Friday, July 19, 2013

The End, pt.1

Today is the day that Lily and I fly back from LA (redeye flight at 11pm).
The trip from SD to LA was about what we expected.

We're staying at this cool old hotel named Cal-Mar.  The rooms are little apartments and the feel of the place is very 50s-60s.  A place Don Draper might stay for a while in Santa Monica.  Pretty much all we did here is the beach (the water, like everywhere else we've been, is cold, cold, cold.  what the hell, it's july in the desert, why is the water cold?) and the Santa Monica pier for Lily's first official rollercoaster ride.  She hated it. She liked the Ferris Wheel, however, and the hot chocolate and the popcorn.  She did NOT like coming in second on the carnival race game where she could have won an evil Minion from Despicable Me 2.



Clare enjoyed the Tesla dealership a couple blocks away immensely.




Today Clare's friend Kerri comes in from Norfolk to accompany her back across the country, so we'll probably have some more beach time and the ceremonial passing of the car keys before we fly back.

At the end of this trip, I have to reflect a bit.  A vacation like this takes so much involvement, effort, time that if you don't come out of the other end of it changed a bit, you might feel a little let down.  A week at the beach doesn't demand anything of you and doesn't necessary give you anything but a break, that's what it's for.

A car trip across the country demands patience and imagination and teamwork and, sometimes, just plain work.  What has this given me/us?

Perspective, certainly. The sheer size of this country, the variety of landscapes, the variety of experience just looking around and walking around removes any thought that where we live is representative of the country as a whole.  Nowhere is.  

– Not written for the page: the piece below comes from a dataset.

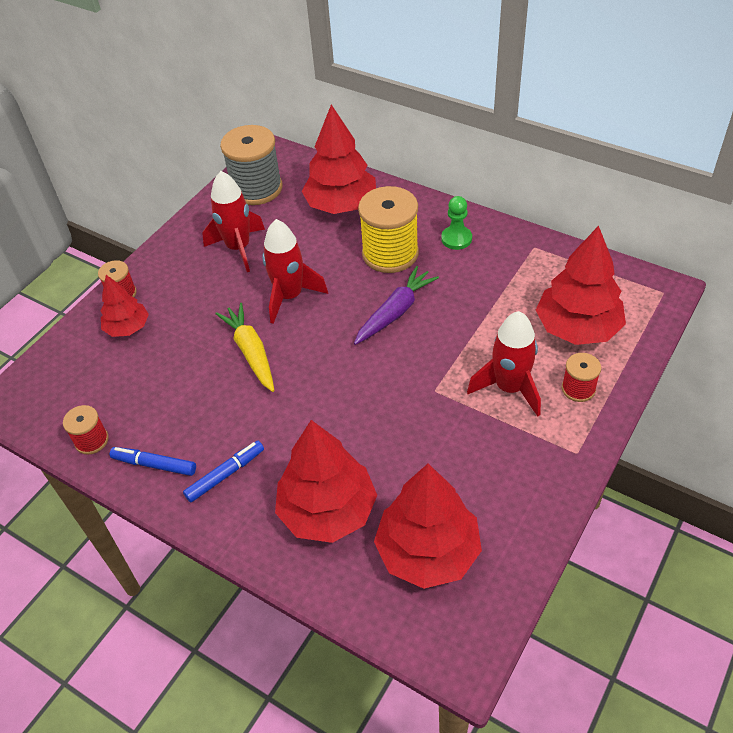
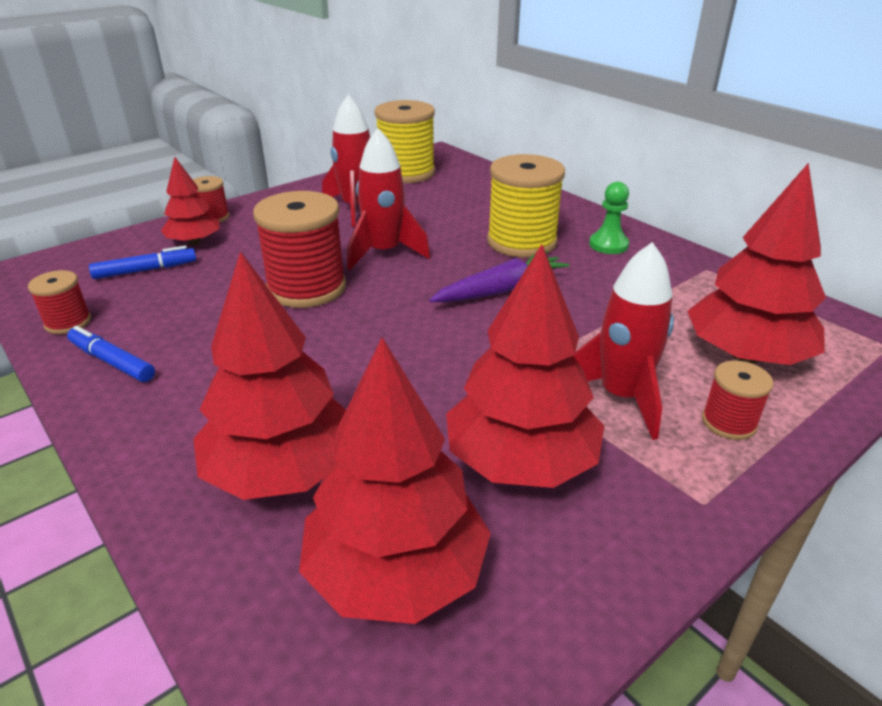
camera: 15 degrees right, 15 degrees down
(225, 474) = (184, 393): blue marker -> blue marker (145, 270)
(251, 352) = (306, 288): yellow carrot -> red spool
(256, 189) = (406, 173): grey spool -> yellow spool
(341, 205) = (487, 198): red tree -> red tree (520, 462)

A sense of where I do and do not fit.  I could live anywhere we've been, but i don't want to be talked to as much as these friendly bastards what to talk to me.  I'm decidedly East Coast that way.  I don't fit in the small towns, in the bleached out western villages filled with strip malls, cactus and sand.  I'm surprised (for the 2nd time) that I liked Denver, even though John Elway is all that is wrong with the world.  I don't fit with the hippies or hipsters or granolas that live there or boulder, but the parts of the city they live in are nice. i can see the reason Clare's desire to walk to places, having options for the daily items that you need in your day within a few blocks of where you live.

A sense of accomplishment, we've done things.  We've not passively vacated, we've driven places, walked miles and miles, climbed high places, improvised, negotiated, resolved conflicts and worked together.  If 3 people as prickly as we are can do this, then most any family can do this.

I think, for me and perhaps Clare too, the most important thing we've gotten is what we've given Lily.  Not just a sense of what this country has in it, but also, hopefully, the general knowledge or feeling that there are other places out there she can go.  We hope that, when the time comes, she won't be afraid to venture out there to parts unknown because she's already seen so much of what's out there that she know it'll likely be ok wherever she chooses.

So, Clare will keep up the final leg of the trip and I'll become a reader.  I can honestly say that I don't want to end this yet, but that's just how it works.  I talked at the beginning about the possibility of being the Loud family from that very first reality show on PBS in the 70s that disintegrated on film, or the Griswold's of National Lampoon fame.  Now I can say that we did well, that we didn't disintegrate or have too many disasters.  We're a good group and a family of smart and funny people who can get along even when that's the last thing we want to do at the moment.  I guess that knowledge is the best thing the vacation has given me.